From: FirstName LastName [mailto:XXXXchosen1@aol.com]
Sent: Tuesday, May 25, 2010 8:45 AM
Cc: recipient list not shown:
Subject: URGENT MESSAGE.
Hello,
How are you doing ? hope all is well with you and family,i am sorry that i didn't inform you about my traveling to England for a seminal. I need your urgent help, I misplaced my wallet on my way to the hotel where my money and credit cards are kept. I urgently need a loan of $3,400 from you to sort-out my hotel bills and get myself back home.
I will appreciate whatever you can afford and i'll pay you back as soon as i return.Let me know if you can send the money?so that I can get the details across to you soon.

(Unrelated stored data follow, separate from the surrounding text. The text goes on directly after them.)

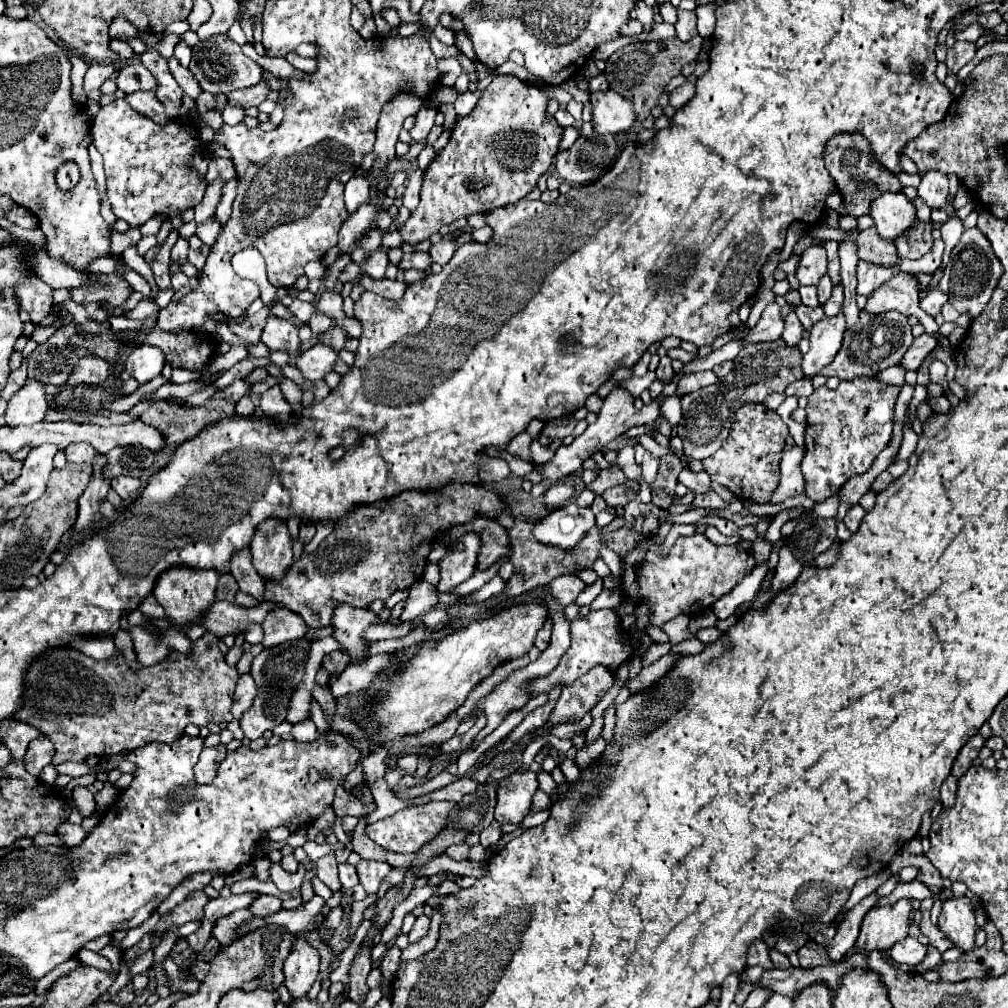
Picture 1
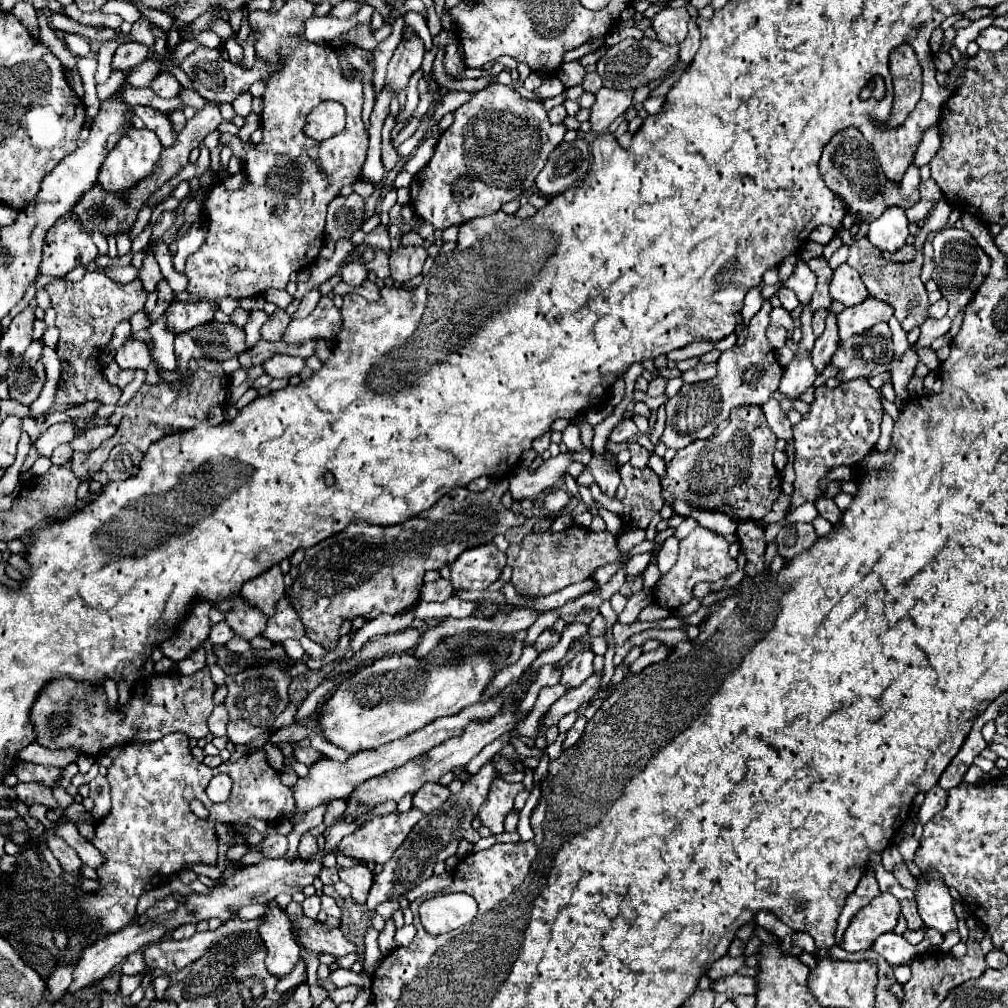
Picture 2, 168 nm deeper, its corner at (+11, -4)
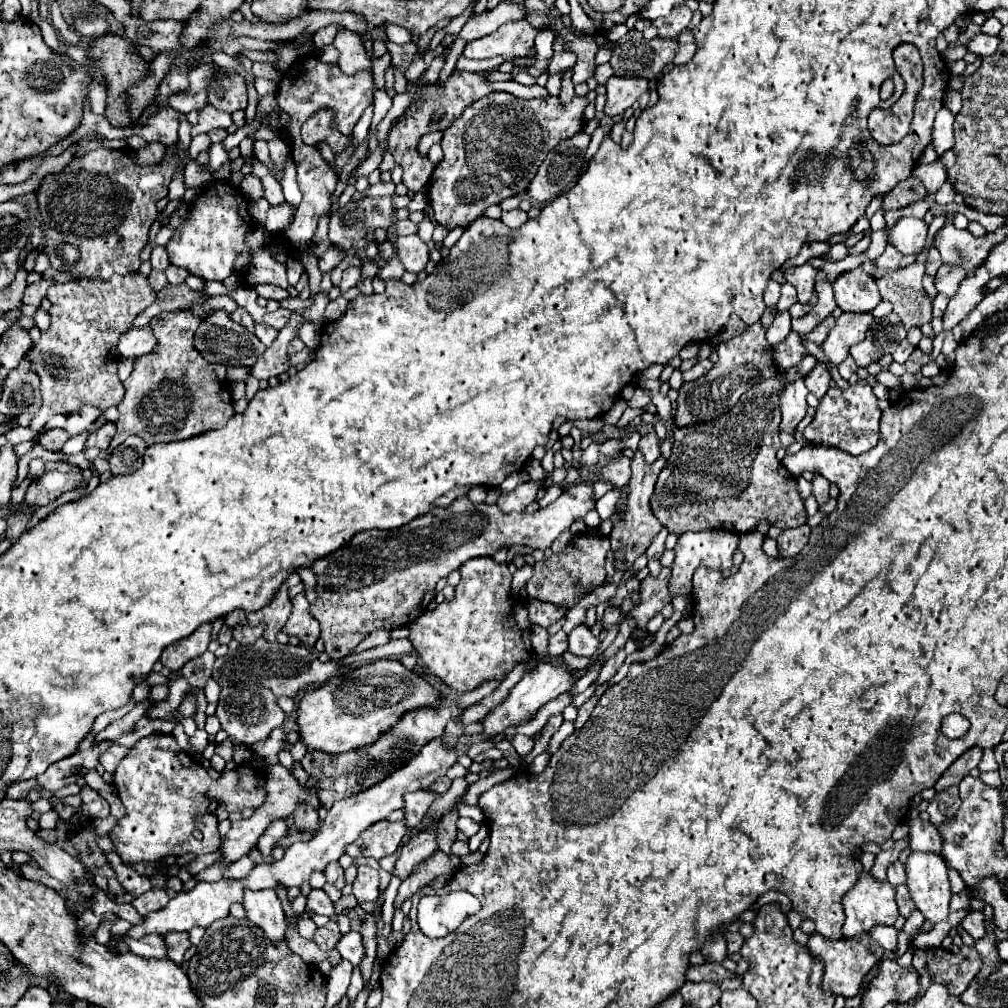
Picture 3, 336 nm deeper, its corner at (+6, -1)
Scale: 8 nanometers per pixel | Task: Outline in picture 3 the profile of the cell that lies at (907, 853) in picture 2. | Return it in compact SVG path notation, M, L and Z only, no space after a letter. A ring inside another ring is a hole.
M913 808L905 820L911 828L909 848L913 852L941 852L941 836L931 822L921 822L919 812Z

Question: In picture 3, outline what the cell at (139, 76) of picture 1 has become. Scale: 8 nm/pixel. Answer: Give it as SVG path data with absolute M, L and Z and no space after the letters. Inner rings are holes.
M213 62L195 66L189 74L189 88L185 92L171 94L167 98L167 104L177 112L185 112L185 114L199 110L207 102L207 78L211 78L213 68L219 72L219 68L213 66Z

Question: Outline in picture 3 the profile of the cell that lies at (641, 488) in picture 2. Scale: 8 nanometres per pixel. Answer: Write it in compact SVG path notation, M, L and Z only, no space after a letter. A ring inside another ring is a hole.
M635 452L635 458L631 460L631 480L629 480L629 494L627 494L627 502L625 502L625 510L623 512L613 512L611 522L613 522L613 532L609 534L611 540L611 548L615 550L615 566L627 570L651 544L653 536L661 530L659 522L655 522L655 514L651 514L651 496L655 492L655 482L659 472L663 470L665 460L657 458L653 464L645 464L643 456L639 452Z

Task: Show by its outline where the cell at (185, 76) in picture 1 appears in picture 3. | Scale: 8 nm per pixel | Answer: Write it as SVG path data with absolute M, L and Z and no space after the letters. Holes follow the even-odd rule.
M205 104L199 110L199 122L193 126L191 134L197 136L201 132L209 132L213 128L229 128L231 126L231 114L223 114L221 110L215 110L211 104Z

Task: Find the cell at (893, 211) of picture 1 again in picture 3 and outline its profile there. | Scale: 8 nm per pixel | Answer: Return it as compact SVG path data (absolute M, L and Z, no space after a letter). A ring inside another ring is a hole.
M899 218L887 230L887 242L895 246L901 254L919 254L925 246L927 224L917 218Z

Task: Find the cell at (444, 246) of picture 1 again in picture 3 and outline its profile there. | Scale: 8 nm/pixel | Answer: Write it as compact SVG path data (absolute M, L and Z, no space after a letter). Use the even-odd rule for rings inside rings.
M417 234L401 236L397 238L397 258L401 260L407 272L419 274L429 262L429 248Z

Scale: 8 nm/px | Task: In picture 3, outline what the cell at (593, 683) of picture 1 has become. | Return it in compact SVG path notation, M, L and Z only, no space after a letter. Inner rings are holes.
M585 624L577 626L577 628L569 634L569 652L571 652L571 654L591 658L591 656L597 652L597 648L599 648L599 638L593 636Z

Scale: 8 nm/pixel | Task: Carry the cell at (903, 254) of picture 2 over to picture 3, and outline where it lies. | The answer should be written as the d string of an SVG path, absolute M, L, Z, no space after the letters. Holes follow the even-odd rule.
M890 244L886 246L881 256L877 258L877 266L887 266L887 268L903 268L903 266L907 266L911 262L915 262L915 256L903 256Z

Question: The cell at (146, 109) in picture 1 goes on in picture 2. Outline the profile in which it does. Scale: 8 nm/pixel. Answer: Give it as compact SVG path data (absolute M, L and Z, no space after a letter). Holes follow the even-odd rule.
M142 105L134 107L134 113L144 121L146 129L152 129L152 131L160 137L160 141L162 141L164 147L174 145L174 141L176 141L176 131L174 131L170 119L168 119L164 113L158 113L156 109L142 107Z

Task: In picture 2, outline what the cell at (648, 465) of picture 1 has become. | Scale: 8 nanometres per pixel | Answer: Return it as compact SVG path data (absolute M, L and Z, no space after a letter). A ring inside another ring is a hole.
M632 441L628 445L630 453L632 453L632 459L630 459L630 465L634 467L646 467L648 465L648 459L650 459L650 451L646 451L644 447L640 447L636 441Z

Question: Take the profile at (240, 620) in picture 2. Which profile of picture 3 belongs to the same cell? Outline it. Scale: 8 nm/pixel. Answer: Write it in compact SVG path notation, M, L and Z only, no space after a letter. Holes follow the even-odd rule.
M235 626L233 628L233 638L239 644L253 644L259 636L263 634L263 626Z

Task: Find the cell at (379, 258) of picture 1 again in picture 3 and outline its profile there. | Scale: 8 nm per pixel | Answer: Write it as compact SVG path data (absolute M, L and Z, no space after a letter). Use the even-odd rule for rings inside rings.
M349 266L349 268L343 272L343 280L341 280L341 284L339 284L339 290L345 292L345 290L353 288L353 286L359 282L359 278L361 278L361 268Z

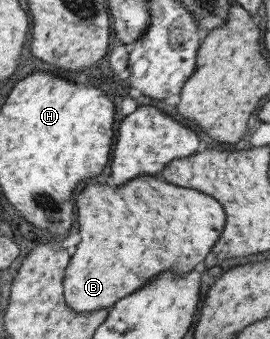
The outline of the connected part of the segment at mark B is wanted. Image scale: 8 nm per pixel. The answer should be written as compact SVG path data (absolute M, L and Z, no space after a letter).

Your help will be greatly appreciated.
Sincerely,
FirstName
I wouldn't have sent money anyway (the Lord delivered me of giving handouts long ago so even if I HAD it, I wouldn't have sent it) but what surprised me is that the email address XXXXchosen1@aol.com was VERY similar to this individual's real email. Only one letter was changed (m for an n) and if you weren't paying attention, I might have emailed this person to express sympathy for their situation, not realizing I wasn't REALLY emailing the person I thought.
This is similar to the scam with Elder Russell's email last year. I wish I still had that email so I could check and see if it was actually her email address or a close counterfeit. Either way, someone is either hacking into these accounts, or there's a very sophisticated scam-bot operating out there.
If you get this email (or the email/phone-call about someone whose car broke down and they're on the way to visit your church) it's a scam, so please do not pay! If you want to contact the person you think it's from, to make sure they're ok, please contact them by a way OTHER than email.